Claire thanked him, leaned on her cane, and continued down the path to her small cottage. In the distance she could hear some young boys shouting as they played some sort of game with a ball. Perhaps one was Gabe. She rarely found him at games, lately, though; most often he was alone in the clearing near the river, hammering away on the misshapen vessel that he called his boat. Claire often stood hidden in the trees and watched him at work. In a way she admired his dedication to the odd project. But it saddened and puzzled her, his wish to be gone.
When she had entered the village for the first time, like so many others, she had been welcomed, years before. The fragility of old age was new to her then, and it had still startled her when she rose in the morning with her bones aching and stiff. The memory of running, climbing, even dancing, was alive and throbbing within her, but frailty made her hobble and limp.
She had seen her son for the first time, in this place, when he was a child of eight or nine. She remembered that day. He ran along the path near the cottage to which she had been assigned, calling to his friends, laughing, his unkempt hair bright in the sunlight. “Gabe!” she heard a boy call; but she would have known him without hearing it. It was the same smile she remembered, the same silvery laugh.

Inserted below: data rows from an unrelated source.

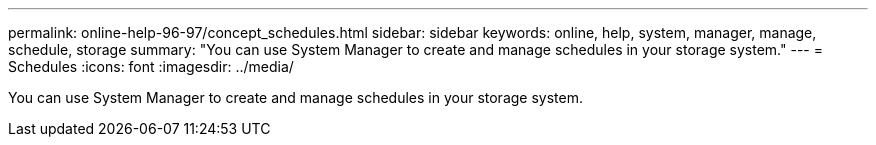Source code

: ---
permalink: online-help-96-97/concept_schedules.html
sidebar: sidebar
keywords: online, help, system, manager, manage, schedule, storage
summary: "You can use System Manager to create and manage schedules in your storage system."
---
= Schedules
:icons: font
:imagesdir: ../media/

[.lead]
You can use System Manager to create and manage schedules in your storage system.
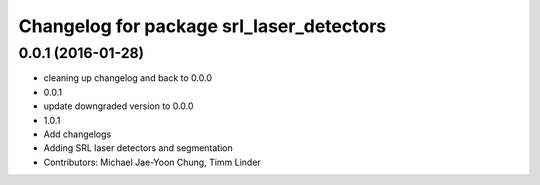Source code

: ^^^^^^^^^^^^^^^^^^^^^^^^^^^^^^^^^^^^^^^^^
Changelog for package srl_laser_detectors
^^^^^^^^^^^^^^^^^^^^^^^^^^^^^^^^^^^^^^^^^

0.0.1 (2016-01-28)
------------------
* cleaning up changelog and back to 0.0.0
* 0.0.1
* update downgraded version to 0.0.0
* 1.0.1
* Add changelogs
* Adding SRL laser detectors and segmentation
* Contributors: Michael Jae-Yoon Chung, Timm Linder
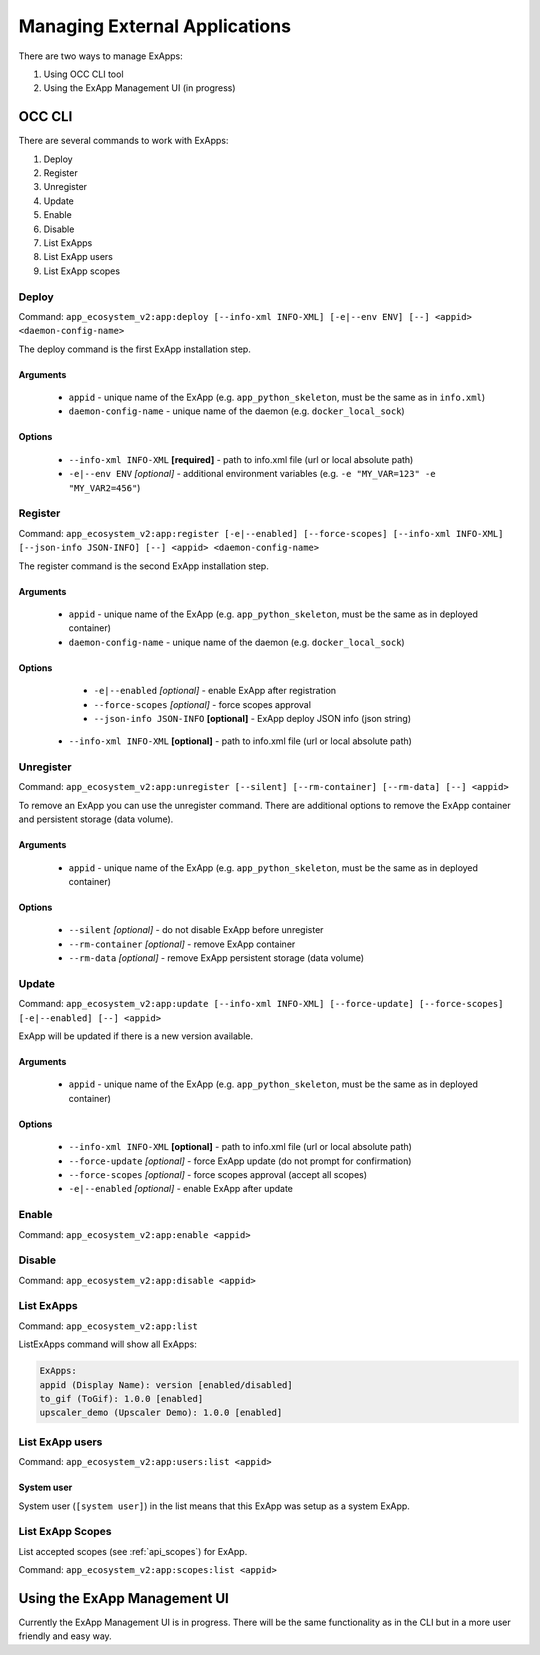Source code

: Managing External Applications
==============================

There are two ways to manage ExApps:

1. Using OCC CLI tool
2. Using the ExApp Management UI (in progress)


OCC CLI
^^^^^^^

There are several commands to work with ExApps:

1. Deploy
2. Register
3. Unregister
4. Update
5. Enable
6. Disable
7. List ExApps
8. List ExApp users
9. List ExApp scopes

Deploy
------

Command: ``app_ecosystem_v2:app:deploy [--info-xml INFO-XML] [-e|--env ENV] [--] <appid> <daemon-config-name>``

The deploy command is the first ExApp installation step.

Arguments
*********

	* ``appid`` - unique name of the ExApp (e.g. ``app_python_skeleton``, must be the same as in ``info.xml``)
	* ``daemon-config-name`` - unique name of the daemon (e.g. ``docker_local_sock``)

Options
*******

	* ``--info-xml INFO-XML`` **[required]** - path to info.xml file (url or local absolute path)
	* ``-e|--env ENV`` *[optional]* - additional environment variables (e.g. ``-e "MY_VAR=123" -e "MY_VAR2=456"``)

Register
--------

Command: ``app_ecosystem_v2:app:register [-e|--enabled] [--force-scopes] [--info-xml INFO-XML] [--json-info JSON-INFO] [--] <appid> <daemon-config-name>``

The register command is the second ExApp installation step.

Arguments
*********

	* ``appid`` - unique name of the ExApp (e.g. ``app_python_skeleton``, must be the same as in deployed container)
	* ``daemon-config-name`` - unique name of the daemon (e.g. ``docker_local_sock``)

Options
*******

	* ``-e|--enabled`` *[optional]* - enable ExApp after registration
	* ``--force-scopes`` *[optional]* - force scopes approval
	* ``--json-info JSON-INFO`` **[optional]** - ExApp deploy JSON info (json string)
    * ``--info-xml INFO-XML`` **[optional]** - path to info.xml file (url or local absolute path)


Unregister
----------

Command: ``app_ecosystem_v2:app:unregister [--silent] [--rm-container] [--rm-data] [--] <appid>``

To remove an ExApp you can use the unregister command.
There are additional options to remove the ExApp container and persistent storage (data volume).

Arguments
*********

    * ``appid`` - unique name of the ExApp (e.g. ``app_python_skeleton``, must be the same as in deployed container)

Options
*******

    * ``--silent`` *[optional]* - do not disable ExApp before unregister
    * ``--rm-container`` *[optional]* - remove ExApp container
    * ``--rm-data`` *[optional]* - remove ExApp persistent storage (data volume)

Update
------

Command: ``app_ecosystem_v2:app:update [--info-xml INFO-XML] [--force-update] [--force-scopes] [-e|--enabled] [--] <appid>``

ExApp will be updated if there is a new version available.

Arguments
*********

    * ``appid`` - unique name of the ExApp (e.g. ``app_python_skeleton``, must be the same as in deployed container)

Options
*******

    * ``--info-xml INFO-XML`` **[optional]** - path to info.xml file (url or local absolute path)
    * ``--force-update`` *[optional]* - force ExApp update (do not prompt for confirmation)
    * ``--force-scopes`` *[optional]* - force scopes approval (accept all scopes)
    * ``-e|--enabled`` *[optional]* - enable ExApp after update

Enable
------

Command: ``app_ecosystem_v2:app:enable <appid>``

Disable
-------

Command: ``app_ecosystem_v2:app:disable <appid>``

List ExApps
-----------

Command: ``app_ecosystem_v2:app:list``

ListExApps command will show all ExApps:

.. code-block::

    ExApps:
    appid (Display Name): version [enabled/disabled]
    to_gif (ToGif): 1.0.0 [enabled]
    upscaler_demo (Upscaler Demo): 1.0.0 [enabled]

List ExApp users
----------------

Command: ``app_ecosystem_v2:app:users:list <appid>``

System user
***********

System user (``[system user]``) in the list means that this ExApp was setup as a system ExApp.

List ExApp Scopes
-----------------

List accepted scopes (see :ref:`api_scopes`) for ExApp.

Command: ``app_ecosystem_v2:app:scopes:list <appid>``

Using the ExApp Management UI
^^^^^^^^^^^^^^^^^^^^^^^^^^^^^

Currently the ExApp Management UI is in progress.
There will be the same functionality as in the CLI but in a more user friendly and easy way.
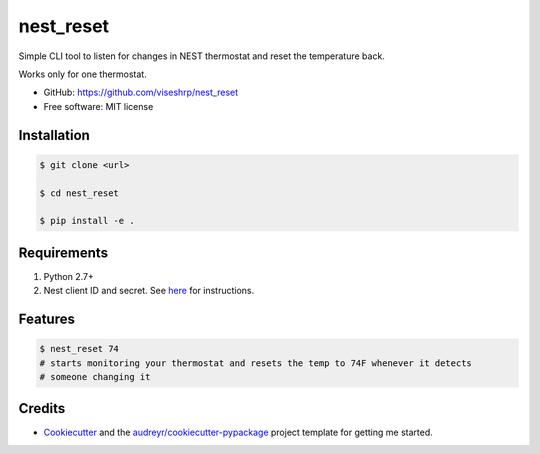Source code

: ==========
nest_reset
==========


Simple CLI tool to listen for changes in NEST thermostat and reset the temperature back.

Works only for one thermostat.

* GitHub: https://github.com/viseshrp/nest_reset
* Free software: MIT license


Installation
------------
.. code-block:: bash

    $ git clone <url>

    $ cd nest_reset

    $ pip install -e .


Requirements
------------

#. Python 2.7+
#. Nest client ID and secret. See here_ for instructions.


Features
--------

.. code-block:: bash

    $ nest_reset 74
    # starts monitoring your thermostat and resets the temp to 74F whenever it detects
    # someone changing it


Credits
-------

* Cookiecutter_ and the `audreyr/cookiecutter-pypackage`_ project template for getting me started.


.. _Cookiecutter: https://github.com/audreyr/cookiecutter
.. _`audreyr/cookiecutter-pypackage`: https://github.com/audreyr/cookiecutter-pypackage
.. _here: https://github.com/jkoelker/python-nest
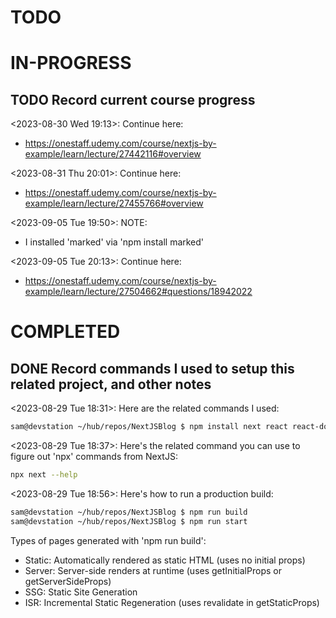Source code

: * TODO
* IN-PROGRESS
** TODO Record current course progress
<2023-08-30 Wed 19:13>: Continue here:
- https://onestaff.udemy.com/course/nextjs-by-example/learn/lecture/27442116#overview

<2023-08-31 Thu 20:01>: Continue here:
- https://onestaff.udemy.com/course/nextjs-by-example/learn/lecture/27455766#overview

<2023-09-05 Tue 19:50>: NOTE:
- I installed 'marked' via 'npm install marked'

<2023-09-05 Tue 20:13>: Continue here:
- https://onestaff.udemy.com/course/nextjs-by-example/learn/lecture/27504662#questions/18942022

* COMPLETED
** DONE Record commands I used to setup this related project, and other notes
<2023-08-29 Tue 18:31>: Here are the related commands I used:
#+begin_src bash
sam@devstation ~/hub/repos/NextJSBlog $ npm install next react react-dom
#+end_src

<2023-08-29 Tue 18:37>: Here's the related command you can use to figure out 'npx' commands from NextJS:
#+begin_src bash
npx next --help
#+end_src

<2023-08-29 Tue 18:56>: Here's how to run a production build:
#+begin_src bash
sam@devstation ~/hub/repos/NextJSBlog $ npm run build
sam@devstation ~/hub/repos/NextJSBlog $ npm run start
#+end_src

Types of pages generated with 'npm run build':
- Static: Automatically rendered as static HTML (uses no initial props)
- Server: Server-side renders at runtime (uses getInitialProps or getServerSideProps)
- SSG: Static Site Generation
- ISR: Incremental Static Regeneration (uses revalidate in getStaticProps)
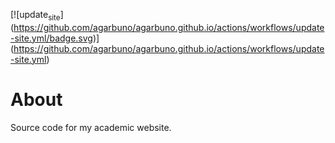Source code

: [![update_site](https://github.com/agarbuno/agarbuno.github.io/actions/workflows/update-site.yml/badge.svg)](https://github.com/agarbuno/agarbuno.github.io/actions/workflows/update-site.yml)

* About 

Source code for my academic website. 
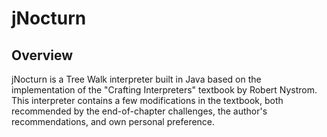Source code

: * jNocturn
** Overview
jNocturn is a Tree Walk interpreter built in Java based on the implementation of the "Crafting Interpreters" textbook by Robert Nystrom. This interpreter contains a few modifications in the textbook, both recommended by the end-of-chapter challenges, the author's recommendations, and own personal preference.
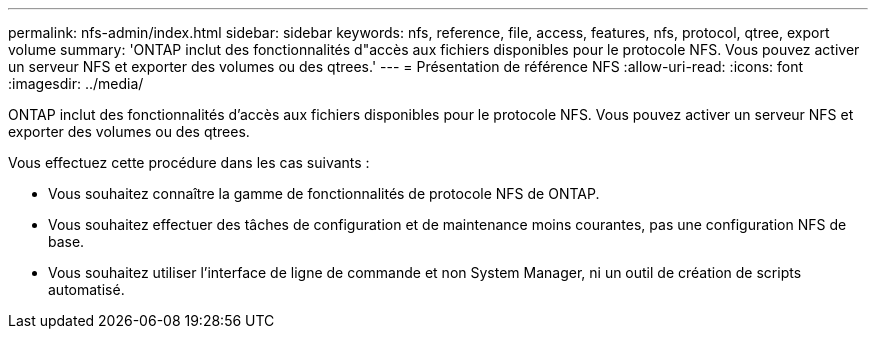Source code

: ---
permalink: nfs-admin/index.html 
sidebar: sidebar 
keywords: nfs, reference, file, access, features, nfs, protocol, qtree, export volume 
summary: 'ONTAP inclut des fonctionnalités d"accès aux fichiers disponibles pour le protocole NFS. Vous pouvez activer un serveur NFS et exporter des volumes ou des qtrees.' 
---
= Présentation de référence NFS
:allow-uri-read: 
:icons: font
:imagesdir: ../media/


[role="lead"]
ONTAP inclut des fonctionnalités d'accès aux fichiers disponibles pour le protocole NFS. Vous pouvez activer un serveur NFS et exporter des volumes ou des qtrees.

Vous effectuez cette procédure dans les cas suivants :

* Vous souhaitez connaître la gamme de fonctionnalités de protocole NFS de ONTAP.
* Vous souhaitez effectuer des tâches de configuration et de maintenance moins courantes, pas une configuration NFS de base.
* Vous souhaitez utiliser l'interface de ligne de commande et non System Manager, ni un outil de création de scripts automatisé.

She had moved forward in that moment, intending to rush to him, to greet and embrace him. Perhaps she would make the silly face, the one with which they had once mimicked each other. But when she started eagerly toward him, she forgot her own weakness; her dragging foot caught on a stone and she stumbled clumsily. Quickly she righted herself, but in that moment she saw him glance toward her, then look away in disinterest. As if looking through his eyes, she perceived her own withered skin, her sparse gray hair, the awkward gait with which she moved. She stayed silent, and turned away, thinking.
Did he need to know, after all? He appeared to be a happy child. If she were to make herself known, to tell her unbelievable story, he would be stunned, uncomprehending. His friends might taunt him. Perhaps he would reject her. Or worse—perhaps he would feel obligated to tend her in her remaining days. His carefree life would be interrupted. She would be a burden, an embarrassment.